Desdobramentos do caso
Com as denúncias feitas por Pavesi, o caso chegou à Polícia Federal, que iniciou a apuração do caso em 2000. O Inquérito apontou que quando a morte do garoto foi comprovada, ele estava sob efeito de substâncias depressivas do sistema nervoso central. Com isso, quatro médicos foram indiciados e outros seis inquéritos foram abertos.
A Santa Casa perdeu o credenciamento junto ao Ministério da Saúde para realizar transplantes. Desde janeiro de 2002, o hospital está impedido de realizar captação e transplante de órgãos. A exclusão do Sistema Nacional de Transplantes foi feita através da Secretaria de Assistência à Saúde (SAS) do Ministério da Saúde.
O caso também foi tema de discussões também no Congresso Nacional, durante a CPI que investigou o tráfico de órgãos. O Inquérito foi concluído um ano após o início das investigações.
Em 2010 a 1ª Vara Criminal de Poços de Caldas determinou que a equipe médica responsável pela cirurgia de retirada dos órgãos do menino Paulo Veronesi Pavesi iria a júri popular. Ainda não há previsão para o julgamento e os médicos indiciados aguardam em liberdade.

Os profissionais José Luiz Gomes da Silva, José Luiz Bonfitto, Marco Alexandre Pacheco da Fonseca e Álvaro Ianhez são acusados de homicídio qualificado e da retirada irregular de órgãos, tecidos ou partes do corpo humano irregularmente.
Médicos envolvidos com a Máfia dos Órgãos são condenados
Os médicos João Alberto Góes Brandão, Celso Roberto Frasson Scafi, Cláudio Rogério Carneiro Fernandes e Alexandre Crispino Zincone foram condenados pelo juiz da 1ª Vara Criminal de Poços de Caldas, Narciso Alvarenga Monteiro de Castro, a penas que variam de oito a onze anos e seis meses de prisão em regime fechado por homicídio doloso, compra e venda de órgãos humanos, violação de cadáver e realização de transplante irregular. Embora condenados, eles podem recorrer em liberdade.
Juiz Narciso Alvarenga Monteiro de Castro fala sobre reabertura de inquérito. (Foto: Reprodução EPTV / Michel Diogo) 
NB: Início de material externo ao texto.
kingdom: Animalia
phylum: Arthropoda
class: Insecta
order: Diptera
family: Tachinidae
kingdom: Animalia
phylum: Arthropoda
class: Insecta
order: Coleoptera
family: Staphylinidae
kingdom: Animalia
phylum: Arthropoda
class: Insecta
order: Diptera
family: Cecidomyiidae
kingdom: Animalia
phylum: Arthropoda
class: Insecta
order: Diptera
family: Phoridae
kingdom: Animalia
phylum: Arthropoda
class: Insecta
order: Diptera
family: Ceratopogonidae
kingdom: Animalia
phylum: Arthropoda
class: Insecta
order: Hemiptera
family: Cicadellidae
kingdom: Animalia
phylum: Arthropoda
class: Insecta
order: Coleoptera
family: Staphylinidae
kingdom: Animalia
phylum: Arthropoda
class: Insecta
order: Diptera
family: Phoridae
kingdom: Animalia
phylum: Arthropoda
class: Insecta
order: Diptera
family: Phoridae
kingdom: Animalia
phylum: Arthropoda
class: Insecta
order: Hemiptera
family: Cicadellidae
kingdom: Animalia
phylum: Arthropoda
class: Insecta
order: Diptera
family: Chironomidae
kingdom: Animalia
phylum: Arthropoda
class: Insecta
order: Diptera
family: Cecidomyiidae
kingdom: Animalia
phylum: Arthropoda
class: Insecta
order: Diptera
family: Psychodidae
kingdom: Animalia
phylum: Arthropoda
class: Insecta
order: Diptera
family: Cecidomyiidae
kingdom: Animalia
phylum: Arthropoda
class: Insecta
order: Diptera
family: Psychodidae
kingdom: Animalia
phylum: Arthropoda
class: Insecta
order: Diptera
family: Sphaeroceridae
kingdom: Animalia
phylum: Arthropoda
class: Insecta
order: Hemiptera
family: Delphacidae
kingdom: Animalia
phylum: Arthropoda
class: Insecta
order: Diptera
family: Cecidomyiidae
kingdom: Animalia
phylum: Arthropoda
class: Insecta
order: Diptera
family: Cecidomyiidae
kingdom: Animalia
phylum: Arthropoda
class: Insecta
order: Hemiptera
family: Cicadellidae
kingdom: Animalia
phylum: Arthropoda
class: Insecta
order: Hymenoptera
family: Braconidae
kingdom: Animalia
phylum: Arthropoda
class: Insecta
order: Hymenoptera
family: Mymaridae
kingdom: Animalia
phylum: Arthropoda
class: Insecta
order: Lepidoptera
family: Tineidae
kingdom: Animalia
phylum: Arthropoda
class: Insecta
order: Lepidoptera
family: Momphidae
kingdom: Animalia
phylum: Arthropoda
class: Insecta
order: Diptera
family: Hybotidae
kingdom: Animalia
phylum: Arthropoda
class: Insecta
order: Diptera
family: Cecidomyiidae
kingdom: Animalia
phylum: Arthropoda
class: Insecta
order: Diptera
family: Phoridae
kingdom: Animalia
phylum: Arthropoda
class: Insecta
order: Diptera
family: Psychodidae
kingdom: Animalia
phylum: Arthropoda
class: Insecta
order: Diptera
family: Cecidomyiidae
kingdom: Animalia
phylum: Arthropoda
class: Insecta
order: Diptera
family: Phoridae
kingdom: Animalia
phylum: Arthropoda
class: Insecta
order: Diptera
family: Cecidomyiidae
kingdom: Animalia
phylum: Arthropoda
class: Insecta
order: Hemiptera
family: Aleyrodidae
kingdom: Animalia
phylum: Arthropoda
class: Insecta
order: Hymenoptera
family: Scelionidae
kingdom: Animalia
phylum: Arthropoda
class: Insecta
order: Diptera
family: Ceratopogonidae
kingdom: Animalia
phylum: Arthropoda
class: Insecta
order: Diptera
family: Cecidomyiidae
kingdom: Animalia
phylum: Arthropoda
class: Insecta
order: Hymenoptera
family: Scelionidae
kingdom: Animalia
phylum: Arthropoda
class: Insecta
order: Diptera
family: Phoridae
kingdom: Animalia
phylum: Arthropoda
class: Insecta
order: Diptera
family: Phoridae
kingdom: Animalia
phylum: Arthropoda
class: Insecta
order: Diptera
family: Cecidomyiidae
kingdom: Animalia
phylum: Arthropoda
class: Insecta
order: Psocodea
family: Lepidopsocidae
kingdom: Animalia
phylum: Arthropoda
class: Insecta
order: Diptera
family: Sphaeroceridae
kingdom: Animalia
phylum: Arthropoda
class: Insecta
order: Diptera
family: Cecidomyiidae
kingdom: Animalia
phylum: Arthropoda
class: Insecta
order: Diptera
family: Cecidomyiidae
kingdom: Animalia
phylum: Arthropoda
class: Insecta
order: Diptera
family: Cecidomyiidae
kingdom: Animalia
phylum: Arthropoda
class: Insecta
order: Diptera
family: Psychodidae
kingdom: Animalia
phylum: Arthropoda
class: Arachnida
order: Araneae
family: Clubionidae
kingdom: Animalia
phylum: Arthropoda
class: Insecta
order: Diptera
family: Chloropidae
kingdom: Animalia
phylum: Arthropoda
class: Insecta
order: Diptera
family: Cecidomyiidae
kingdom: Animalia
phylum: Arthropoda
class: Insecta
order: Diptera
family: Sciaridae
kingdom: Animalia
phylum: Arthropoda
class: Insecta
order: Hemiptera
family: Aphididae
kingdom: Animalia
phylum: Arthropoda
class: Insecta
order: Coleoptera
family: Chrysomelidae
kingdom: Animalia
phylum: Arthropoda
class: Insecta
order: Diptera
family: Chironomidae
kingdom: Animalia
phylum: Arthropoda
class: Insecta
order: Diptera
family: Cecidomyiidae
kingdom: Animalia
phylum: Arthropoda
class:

Juiz Narciso Alvarenga Monteiro de Castro fala sobre a condenação. (Foto: Reprodução EPTV / Michel Diogo)
Segundo o juiz, alguns destes médicos estão envolvidos no caso Pavesi. “Para haver transplantes é preciso uma autorização do Ministério da Saúde e uma equipe é credenciada. Alguns deles eram membros desta equipe”, disse o juiz.
As condenações provocaram também a reabertura do inquérito referente à morte de Carlos Henrique Marcondes, o Carlão, que foi diretor administrado do Hospital Santa Casa até o ano de 2002. Ele foi encontrado morto na época com um tiro na boca dentro do próprio carro.